The new employee stood before the paper shredder and was looking confused. “Do you need some help?” a secretary asked.
“Yes,” he replied, “how does this thing work?”
“It’s simple,” she said, taking the fat report from his hand and putting it into the shredder.
“Thanks, but where do the copies come out?”
In a Catholic school restaurant, a nun puts a note in front of a pile of apples, “Take only one. God is watching.” Next to the apples, there is a pile of cookies. A little boy writes his own note, “Take all you want. God is watching the apples.”
A student stops a car and asks the driver, “Can you take me to school?”
“Sorry, I’m going in another direction,” says the driver.
“Super, take me there!”
The man: “God, how long is a million years?” God: “To me, it’s about a minute.”
The man: “God, how much is a million dollars?”
God: “To me it’s a penny.”
The man: “God, may I have a penny?”
God: “Wait a minute.”
One day a friend asked Fred, “Why aren’t you married? Can’t you find a woman who will be a good wife?” Fred replied, “Well, I’ve found many women I wanted to marry, but when I bring them home to meet my parents, my mother doesn’t like them.”
His friend thinks for a moment and says, “I’ve got the perfect solution, just find a girl who’s just like your mother.”
A few months later they meet again and his friend says, “Did you find the perfect girl? Did your mother like her?”
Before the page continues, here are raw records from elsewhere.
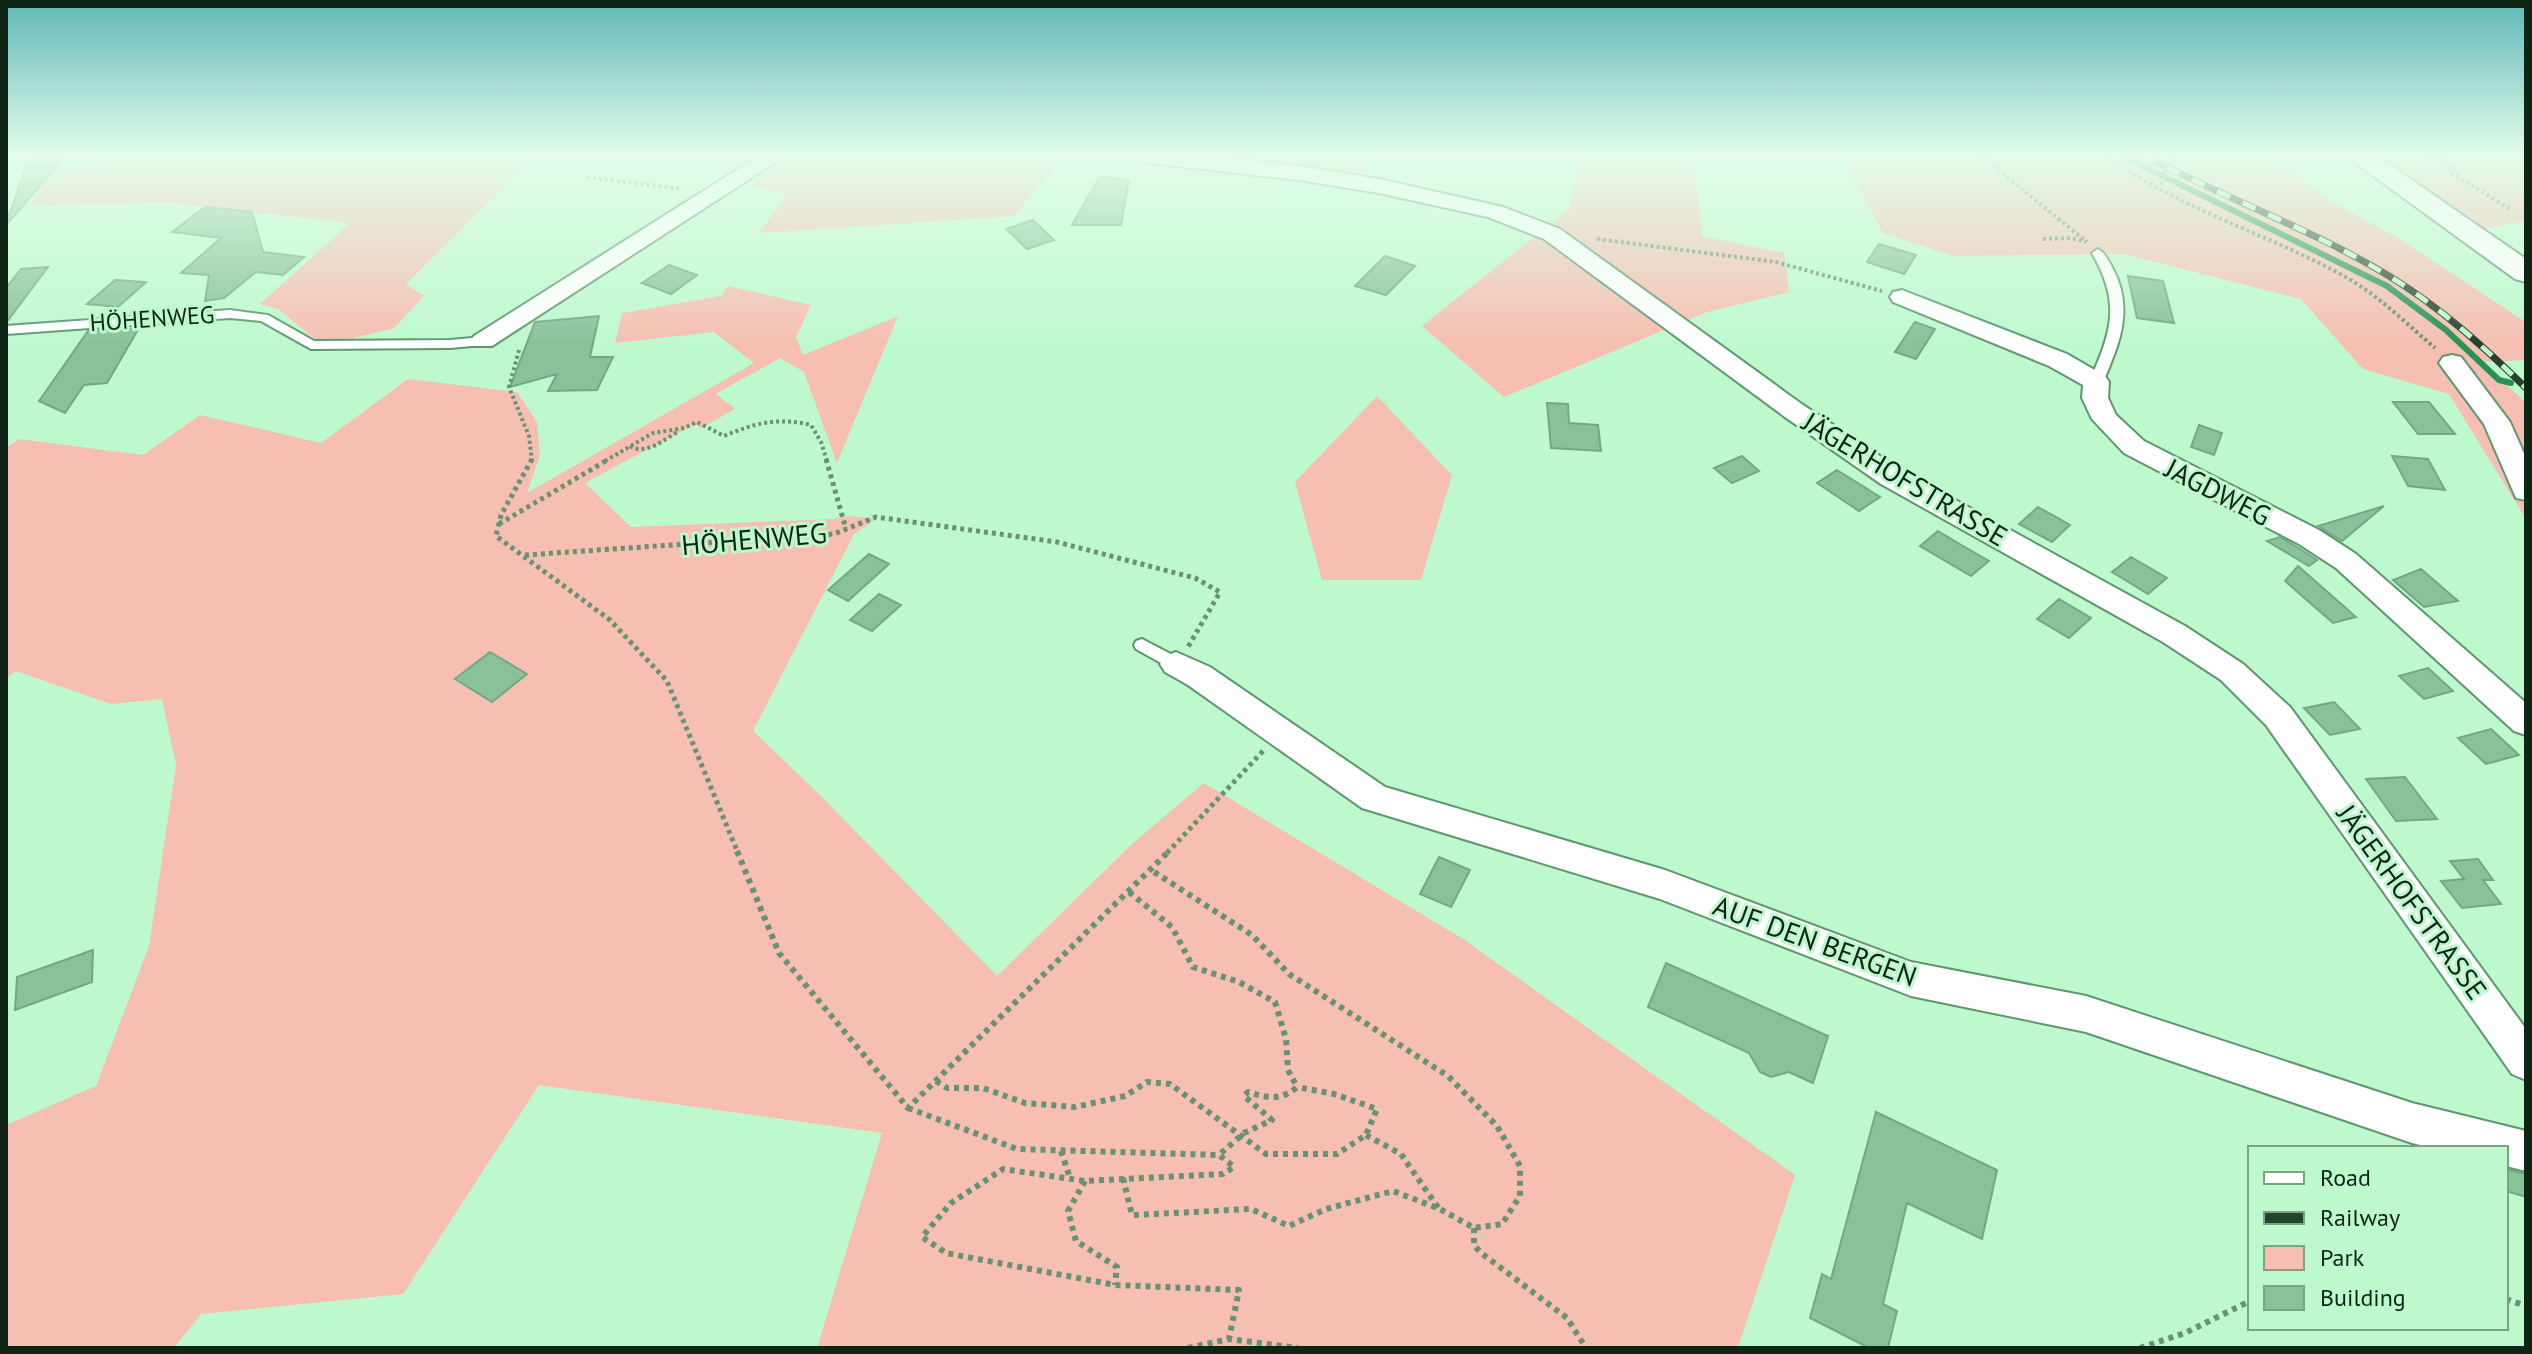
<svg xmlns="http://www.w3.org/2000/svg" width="2532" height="1354" font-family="'PT Sans',sans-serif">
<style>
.green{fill:#f6bfb2}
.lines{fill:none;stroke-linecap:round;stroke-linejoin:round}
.stream{stroke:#289154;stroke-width:6}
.building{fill:#89c299;stroke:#71a982;stroke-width:2}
.service-casing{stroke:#5f966f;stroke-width:4}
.minor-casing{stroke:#5f966f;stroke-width:4}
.tertiary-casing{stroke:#5f966f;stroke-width:4}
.path-far2{stroke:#699274;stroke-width:4;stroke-dasharray:3 3;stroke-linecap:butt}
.path-far1{stroke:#699274;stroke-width:5;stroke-dasharray:4 4;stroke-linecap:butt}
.path{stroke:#699274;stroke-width:6;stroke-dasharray:5 5;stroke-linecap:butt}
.service{fill:#fff;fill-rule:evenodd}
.minor{fill:#fff;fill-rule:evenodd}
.tertiary{fill:#fff;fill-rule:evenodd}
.rail-casing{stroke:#26422e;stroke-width:7}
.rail{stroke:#bef9ce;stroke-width:5;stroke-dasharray:14;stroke-linecap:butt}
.path-bridge{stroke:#699274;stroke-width:4;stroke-dasharray:3 3;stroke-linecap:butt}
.labels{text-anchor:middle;stroke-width:6;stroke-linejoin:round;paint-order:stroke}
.far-street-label{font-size:24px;fill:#0f2616;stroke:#bef9ce}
.street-label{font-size:28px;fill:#0f2616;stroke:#bef9ce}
</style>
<rect width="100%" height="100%" fill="#bef9ce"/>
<path class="green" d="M 107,154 L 538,154 L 406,284 L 424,296 L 394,328 L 354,338 L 316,340 L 278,309 L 260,304 L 350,223 L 171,203 L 29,205 L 56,169 L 93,168 Z
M 795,154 L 1047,154 L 1061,156 L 1015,216 L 759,233 L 786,195 L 750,185 Z
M 1194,154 L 1379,154 L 1367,175 Z
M 1580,154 L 1694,154 L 1702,236 L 1784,253 L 1789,292 L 1707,312 L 1504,397 L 1422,326 L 1568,210 Z
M 1831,154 L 2318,154 L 2278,159 L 2325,198 L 2395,236 L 2526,322 L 2526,360 L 2483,362 L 2526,403 L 2526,519 L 2449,394 L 2363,369 L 2301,299 L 2124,254 L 1954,256 L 1883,233 L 1842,158 Z
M 2374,154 L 2526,154 L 2526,221 L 2477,230 Z
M 728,286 L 811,305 L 796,337 L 803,355 L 898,316 L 837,463 L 804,372 L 780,358 L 716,394 L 735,409 L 701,428 L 695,424 L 585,483 L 631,527 L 833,519 L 850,516 L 876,519 L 854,534 L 753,731 L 818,793 L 997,976 L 1133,843 L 1204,783 L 1463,939 L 1795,1175 L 1738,1348 L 817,1348 L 882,1133 L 539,1085 L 403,1294 L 201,1314 L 174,1348 L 6,1348 L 6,1125 L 96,1086 L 149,946 L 176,765 L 162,699 L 111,704 L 16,671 L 6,678 L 6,448 L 19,439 L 143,455 L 200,415 L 321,443 L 408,379 L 517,392 L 537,422 L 540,455 L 527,493 L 754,363 L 714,332 L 615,343 L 622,313 L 721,296 Z
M 1377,396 L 1452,475 L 1421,580 L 1322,580 L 1295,482 Z"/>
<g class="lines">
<path class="stream" d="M 2118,154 L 2387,286 L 2446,330 L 2499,380 L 2511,383"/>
</g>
<path class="building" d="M 68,154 L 7,224 L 6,224 L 29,159 Z
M 1100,176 L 1129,180 L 1121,225 L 1072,225 Z
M 205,207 L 252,212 L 263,252 L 304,257 L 283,275 L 256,272 L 224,298 L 205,301 L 209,275 L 181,273 L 221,238 L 172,232 Z
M 1033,220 L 1054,240 L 1027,249 L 1006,229 Z
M 1879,244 L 1916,255 L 1904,274 L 1867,262 Z
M 1385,256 L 1415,266 L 1386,295 L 1355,286 Z
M 669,265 L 697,275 L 671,294 L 642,283 Z
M 48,267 L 6,323 L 6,288 L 21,269 Z
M 2128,276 L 2163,281 L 2174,323 L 2137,318 Z
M 115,280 L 146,282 L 118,307 L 87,304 Z
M 599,316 L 590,357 L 613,357 L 597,390 L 548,391 L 557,374 L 510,387 L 535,322 Z
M 1915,322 L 1935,329 L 1916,359 L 1895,352 Z
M 139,328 L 107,383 L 84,385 L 65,413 L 39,401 L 88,331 Z
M 2393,402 L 2429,402 L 2455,434 L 2418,434 Z
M 1547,403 L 1568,404 L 1569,423 L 1598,425 L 1601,451 L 1551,448 Z
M 2199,425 L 2222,433 L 2214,455 L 2191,447 Z
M 1742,456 L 1759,471 L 1732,483 L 1714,468 Z
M 2392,456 L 2428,459 L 2445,490 L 2408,486 Z
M 1837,470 L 1880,497 L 1859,511 L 1817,483 Z
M 2384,506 L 2342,541 L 2318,526 Z
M 2038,507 L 2070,525 L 2052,542 L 2019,524 Z
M 1938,531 L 1963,546 L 1989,561 L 1971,576 L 1920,546 Z
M 2280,537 L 2297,547 L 2317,560 L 2309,566 L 2267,541 Z
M 869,554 L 889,564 L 848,601 L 828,590 Z
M 2131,557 L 2167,578 L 2148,594 L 2112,572 Z
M 2298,566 L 2356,617 L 2333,623 L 2285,581 Z
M 2421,569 L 2458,601 L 2424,607 L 2393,580 Z
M 879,594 L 901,605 L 872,631 L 850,620 Z
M 2059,599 L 2091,618 L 2069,638 L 2037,619 Z
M 490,652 L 527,674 L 492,702 L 455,679 Z
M 2428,668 L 2453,691 L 2424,699 L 2399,676 Z
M 2334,702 L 2360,729 L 2330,735 L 2304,708 Z
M 2491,729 L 2519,755 L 2486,764 L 2458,738 Z
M 2405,777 L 2437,819 L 2396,821 L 2366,779 Z
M 1439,857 L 1470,870 L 1451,907 L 1420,894 Z
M 2478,859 L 2493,880 L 2483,880 L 2501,904 L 2462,908 L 2441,881 L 2464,879 L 2450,861 Z
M 93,950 L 92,982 L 15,1010 L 17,977 Z
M 1666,963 L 1828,1036 L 1813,1083 L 1789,1072 L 1771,1077 L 1760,1072 L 1749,1053 L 1648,1007 Z
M 1876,1112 L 1997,1170 L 1982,1239 L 1907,1203 L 1883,1304 L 1897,1311 L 1888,1348 L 1869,1348 L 1810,1318 L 1822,1274 L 1831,1279 Z
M 2506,1169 L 2526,1174 L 2526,1197 L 2506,1191 Z"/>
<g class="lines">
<defs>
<path id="service" d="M 2098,249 C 2105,253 2109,261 2113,269 C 2129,299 2125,329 2112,360 C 2108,370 2105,382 2096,386 L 2089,382 C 2112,331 2121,303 2092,253 Z
M 230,310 L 268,315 L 314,341 L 450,340 L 483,337 L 489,341 L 483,345 L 450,348 L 311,349 L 261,321 L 230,318 L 6,334 L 6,326 Z
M 1142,639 L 1182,660 L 1184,664 L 1182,668 L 1170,668 L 1136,649 L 1134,645 L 1136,641 Z"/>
<path id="minor" d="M 762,154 L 788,154 L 492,346 L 474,346 L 470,341 L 474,336 Z
M 1113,154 L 1187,154 L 1299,166 L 1379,179 L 1503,207 L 1560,229 L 1803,405 L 1901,470 L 2185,626 L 2243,664 L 2290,707 L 2526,1029 L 2526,1080 L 2512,1074 L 2266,725 L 2221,680 L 2163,642 L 1881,484 L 1785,417 L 1544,239 L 1488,217 L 1379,193 L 1299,180 L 1124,160 Z
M 1902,290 L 2067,354 L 2105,376 L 2109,382 L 2108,398 L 2116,415 L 2144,441 L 2319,530 L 2356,554 L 2526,703 L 2526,735 L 2514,731 L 2336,568 L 2299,544 L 2124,453 L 2092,419 L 2082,398 L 2083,385 L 2049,366 L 1893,302 L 1890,297 L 1893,292 Z
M 2452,355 L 2461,357 L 2510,422 L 2526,458 L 2526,500 L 2516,498 L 2484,424 L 2439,363 L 2443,357 Z
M 1176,652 L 1210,667 L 1385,787 L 1665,870 L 1911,962 L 2086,996 L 2412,1103 L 2526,1131 L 2526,1171 L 2506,1166 L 2506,1148 L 2433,1148 L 2412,1143 L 2086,1032 L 1911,996 L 1660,899 L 1362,808 L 1188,685 L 1165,672 L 1160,664 L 1165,656 Z"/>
<path id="tertiary" d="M 2343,154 L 2374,154 L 2526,259 L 2526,282 L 2515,279 Z"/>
</defs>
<use href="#service" class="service-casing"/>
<use href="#minor" class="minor-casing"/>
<use href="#tertiary" class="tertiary-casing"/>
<path class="path-far2" d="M 1979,154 L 2087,242
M 2104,154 C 2178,209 2264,232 2344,276 C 2378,295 2406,323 2435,348
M 2420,154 L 2512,210
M 2435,154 L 2459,175
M 2167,164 L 2173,154
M 587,177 L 681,189
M 1597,239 L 1776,262 L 1882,291
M 2043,239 L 2071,238 L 2086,242
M 519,350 L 509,387 L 529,436 L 532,461
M 630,446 C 645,456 665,439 679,431
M 605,461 L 653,433 L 684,428 L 697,422 L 724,436 C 755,423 778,417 811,425 L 821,442 L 827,461"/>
<path class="path-far1" d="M 532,459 L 501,515 L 496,536 L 610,620 L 667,681 L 738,853
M 826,459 L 846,529
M 499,524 L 609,459
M 525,555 L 834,534 L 876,517 L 1057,542 L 1195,578 L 1220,592 L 1188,647
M 1167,853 L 1263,751"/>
<path class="path" d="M 737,851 L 779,953 L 908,1108 L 1169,851
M 1129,892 L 1172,927 L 1193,967 L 1239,982 L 1275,1002 L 1286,1039 L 1288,1070 L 1297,1087 C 1281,1101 1267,1098 1248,1092 L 1244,1096 L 1272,1120 L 1244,1133 L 1219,1155
M 936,1081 L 947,1088 L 983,1088 L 1025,1103 L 1075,1107 L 1125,1096 L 1147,1082 L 1170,1084 L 1266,1154 L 1337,1154 L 1366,1135 L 1377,1109 L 1334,1094 L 1297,1087
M 908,1108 L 1017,1149 L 1219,1155 L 1234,1167 L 1223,1174 L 1085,1181 L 1003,1169 L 951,1203 L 922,1237 L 946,1253 L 1115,1285 L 1239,1290 L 1229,1339
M 1366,1135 L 1401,1154 L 1439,1209
M 1061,1151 L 1070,1178
M 1123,1178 L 1132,1215 L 1251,1209 L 1289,1226 L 1326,1209 L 1393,1191 L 1440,1209 L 1474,1228 L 1502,1224 L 1520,1196 L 1520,1166 L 1497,1126 L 1448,1076 L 1289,974 L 1252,935 L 1151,870
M 1085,1181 L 1068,1211 L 1076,1241 L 1117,1267 L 1115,1285
M 1474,1228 L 1474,1245 L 1480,1252 L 1567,1318 L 1586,1348
M 2506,1299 L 2526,1306
M 1188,1348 L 1229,1339 L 1298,1348
M 2140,1348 L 2185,1333 L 2250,1301"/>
<use href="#service" class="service"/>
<use href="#minor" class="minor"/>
<use href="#tertiary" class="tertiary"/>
<defs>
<path id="rail" d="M 2142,154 C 2223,198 2310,228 2389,276 C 2440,307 2484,347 2526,388"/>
</defs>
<use href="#rail" class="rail-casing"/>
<use href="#rail" class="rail"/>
<path class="path-bridge" d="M 2161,185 L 2167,164"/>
</g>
<linearGradient id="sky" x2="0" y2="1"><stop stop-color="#5fb8b8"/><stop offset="0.45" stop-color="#e2fce9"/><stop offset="1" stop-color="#e2fce9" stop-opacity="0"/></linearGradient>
<rect width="2532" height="344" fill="url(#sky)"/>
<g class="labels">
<g class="far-street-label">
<text transform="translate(152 319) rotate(-4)" y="8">HÖHENWEG</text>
</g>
<g class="street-label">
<text transform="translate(1905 479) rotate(31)" y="10">JÄGERHOFSTRASSE</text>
<text transform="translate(2218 492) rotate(27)" y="10">JAGDWEG</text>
<text transform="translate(754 539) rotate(-5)" y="10">HÖHENWEG</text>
<text transform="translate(2412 902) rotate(54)" y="10">JÄGERHOFSTRASSE</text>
<text transform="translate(1815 941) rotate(20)" y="10">AUF DEN BERGEN</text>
</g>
</g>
<rect width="2532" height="1354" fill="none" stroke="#0f2616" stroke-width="16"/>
<rect x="2248" y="1146" width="260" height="184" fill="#bef9ce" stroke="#78a584" stroke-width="2"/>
<rect x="2264" y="1172" width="40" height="12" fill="#ffffff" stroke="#78a584" stroke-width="2"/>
<text x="2320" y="1186" font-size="24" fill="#0f2616">Road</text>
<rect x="2264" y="1212" width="40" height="12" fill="#26422e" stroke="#78a584" stroke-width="2"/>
<text x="2320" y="1226" font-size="24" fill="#0f2616">Railway</text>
<rect x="2264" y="1246" width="40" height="24" fill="#f6bfb2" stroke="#78a584" stroke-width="2"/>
<text x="2320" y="1266" font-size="24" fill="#0f2616">Park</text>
<rect x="2264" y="1286" width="40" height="24" fill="#89c299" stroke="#78a584" stroke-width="2"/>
<text x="2320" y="1306" font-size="24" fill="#0f2616">Building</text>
</svg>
With a frown on his face, Fred answers, “Yes, I found the perfect girl. She was just like my mother. You were right, my mother liked her very much.”
The friend said, “So, what’s the problem?”
Fred replied, “My father doesn’t like her.”
Police: Where do you live? Me: I live with my parents.
Police: Where do your parents live?
Me: They live with me.
Police: Where do you all live?
Me: Together.
Police: Where is your house?
Me: It is next to my neighbours‘ house.
Police: Where is your neighbours‘ house?
Me: I‘ll tell you but you won‘t believe me.
Police: Tell me…
Me: It is next to my house…
Four expectant fathers are waiting in a hospital while their wives are in labour. The nurse comes to the waiting room and tells the first man, “Congratulations, you’re a father of twins.” “What a coincidence,” the man says. “I work for the Minnesota Twins baseball team.”
A little later, the nurse comes back and tells the second man, “You are a father of triplets.”
“That’s really an incredible coincidence,” he answers. “I work for the 3M Corporation.”
An hour later, the nurse tells the third man that his wife has just given birth to quadruplets.
The man says, “I don’t believe it! I work for the Four Seasons. What a coincidence…”
When the third man says that, everyone looks at the fourth man who has just fainted. After a second, he opens his eyes and whispers, “Jesus, I work at Millennium Computers!”